Minnesota befindet sich an einem Wendepunkt: Wir wissen, dass Gemeinden gedeihen, wenn sie über sauberes Trinkwasser und schwimmbare, fischbare Seen und Flüsse verfügen. Die landwirtschaftliche Produktion, ein Grundbestandteil der Wirtschaft von Minnesota, kontaminiert das Wasser jedoch weiterhin mit einem hohen Anteil an Stickstoff, Phosphor und Sedimenten . Städte und Kleinstädte im ganzen Bundesstaat kämpfen mit einer Kombination aus alternder Infrastruktur und einem wachsenden Bedarf an Wasseraufbereitung, da die Qualität abnimmt. Die in den Büchern enthaltenen Richtlinien reichen nicht aus, um die Änderungen herbeizuführen, die zur Verbesserung und zum Schutz der Wasserqualität erforderlich sind. Wie können wir diese dringenden Probleme mit der Wasserqualität anders angehen?

„… Diese Interviews ergaben die Notwendigkeit, eine viel größere Anzahl von Interessengruppen aus Sektoren einzubeziehen, die traditionell nicht an dem Gespräch beteiligt waren.“- JULIA OLMSTEAD, MISSISSIPPI RIVER PROGRAM OFFICER

Um diese Frage zu beantworten, engagierte sich das Mississippi-Programm SDK-Kommunikation eingehend auf die Ansichten der Wasserakteure in ganz Minnesota zu hören. Das Ziel dieser Forschung ist es, einen Einblick zu gewinnen, wie Minnesotaner aus verschiedenen Regionen und Sektoren über Wasser nachdenken und es priorisieren. Heute veröffentlichen wir ein Bericht Zusammenstellung dieser Interviews - eine Momentaufnahme der Perspektiven zu einem einzigartigen Zeitpunkt, die McKnight, unseren Stipendiaten und unseren Partnern dabei helfen soll, die Wasserqualität von Minnesota zu schützen und zu verbessern.

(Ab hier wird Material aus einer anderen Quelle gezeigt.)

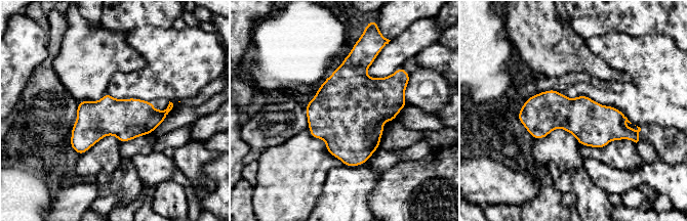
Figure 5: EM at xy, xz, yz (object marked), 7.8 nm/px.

Die Interviews lieferten mehrere Einblicke. Zum einen sind fast alle der Meinung, dass die Wasserqualität wichtig ist, aber nur wenige schätzen sie als oberste Priorität ein. Wir haben auch beobachtet, dass diejenigen, die in den von der Wasserqualität am stärksten betroffenen Sektoren arbeiten, zu den sachkundigsten und am stärksten einschätzenden im Staat gehören. Diese Akteure verfügen jedoch über fragmentierte Datenquellen, und es fehlt ihnen ein gemeinsames Verständnis der Probleme und möglichen Lösungen. Das vielleicht wichtigste Ergebnis dieser Befragungen war die Notwendigkeit, eine viel breitere Gruppe von Interessenvertretern aus Sektoren einzubeziehen, die traditionell nicht in die Diskussion einbezogen wurden, darunter die öffentliche Gesundheit und das Gesundheitswesen, die nichtlandwirtschaftliche Industrie sowie Stadt- und Landbewohner, die keinen Zugang zu sauberem Trinkwasser haben Wasser.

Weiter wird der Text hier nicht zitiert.